# I'm curious...



## Lewi (Sep 28, 2009)

Do furry Conventions get public visitors? I honestly do not know because I've never been to one...


----------



## Internet Police Chief (Sep 28, 2009)

What do you mean "public" visitors? Anyone can attend a furry convention.


----------



## TamaraRose (Sep 28, 2009)

if you mean  are there normal  people  well the hotal  will likely have adlest a few normal  folks...  but the convention areas likely will be of limits


----------



## Lewi (Sep 30, 2009)

Baron Von Yiffington said:


> What do you mean "public" visitors? Anyone can attend a furry convention.
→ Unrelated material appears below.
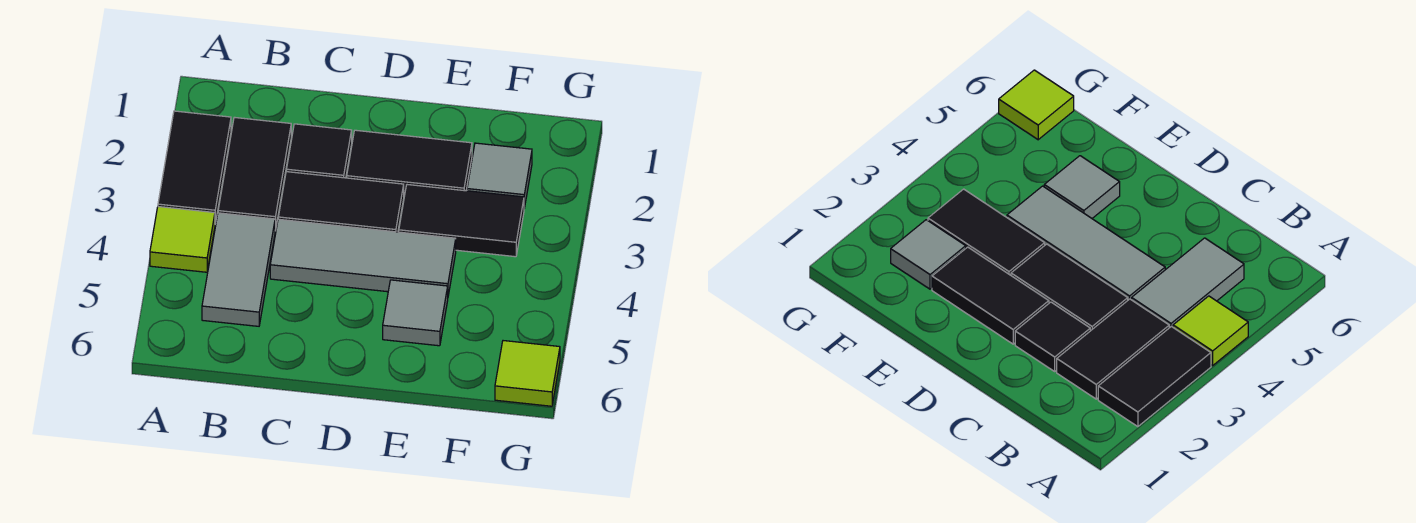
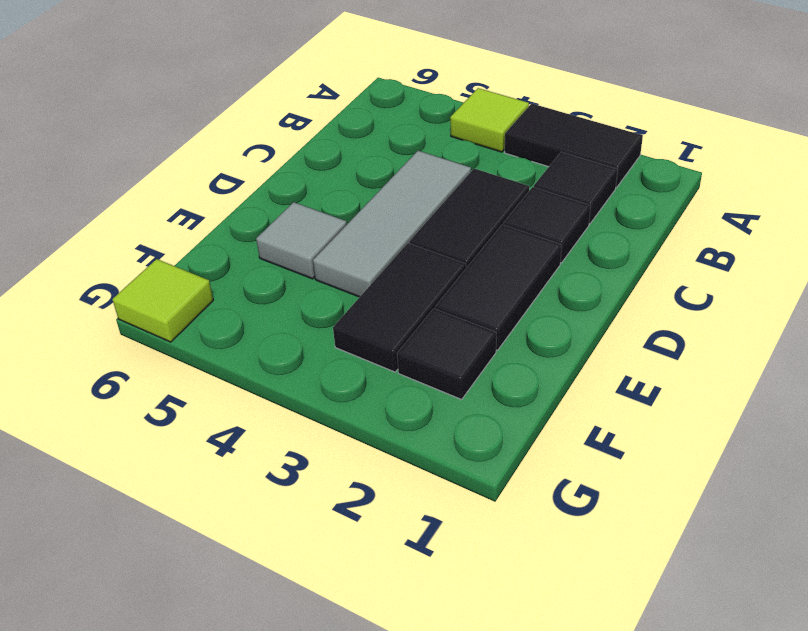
black 1x2 tile [218,117,291,231] -> black 1x1 tile [534,152,618,224]
grey 1x2 tile [202,213,275,326] -> none
grey 1x1 tile [467,143,532,208] -> black 1x1 tile [397,309,496,399]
  I mean people who are not furries, but just visiting.


----------



## Istanbul (Oct 1, 2009)

Sure, that happens. That said, no one - furry or otherwise - can generally access convention events and convention space without paying for registration. If you pay to get in, I don't care if you're a furry, a trekkie, a Dr. Who fan, or a Gregorian monk (okay, that last one would be pretty sweet), you're golden.


----------



## RedclawTheOtter (Oct 1, 2009)

I've yet to be to a furry convention that has the entire hotel completely taken over.  Usually there are still ordinary guests in the hotel who can't enter the convention event rooms, but still see the furries/fursuits out and about in the common areas.  One Califur convention actually shared the hotel with a high school prom on the same night.


----------



## kiwi (Oct 14, 2009)

ima going to a fur meet in london tonightyy... and ive never beeen
am so nervouss.. what if they don like mee :O eep!
*hides behind ears*


----------



## CannonFodder (Oct 14, 2009)

RedclawTheOtter said:


> I've yet to be to a furry convention that has the entire hotel completely taken over.  Usually there are still ordinary guests in the hotel who can't enter the convention event rooms, but still see the furries/fursuits out and about in the common areas.  One Califur convention actually shared the hotel with a high school prom on the same night.


I saw the videos of that, the prom people were actually excited about it.


----------



## kiwi (Oct 14, 2009)

i meant saturday nightyyy xO


----------



## shadowulf (Oct 14, 2009)

yes the public do sometimes come into teh conventions simply for the hotels tho not the con


----------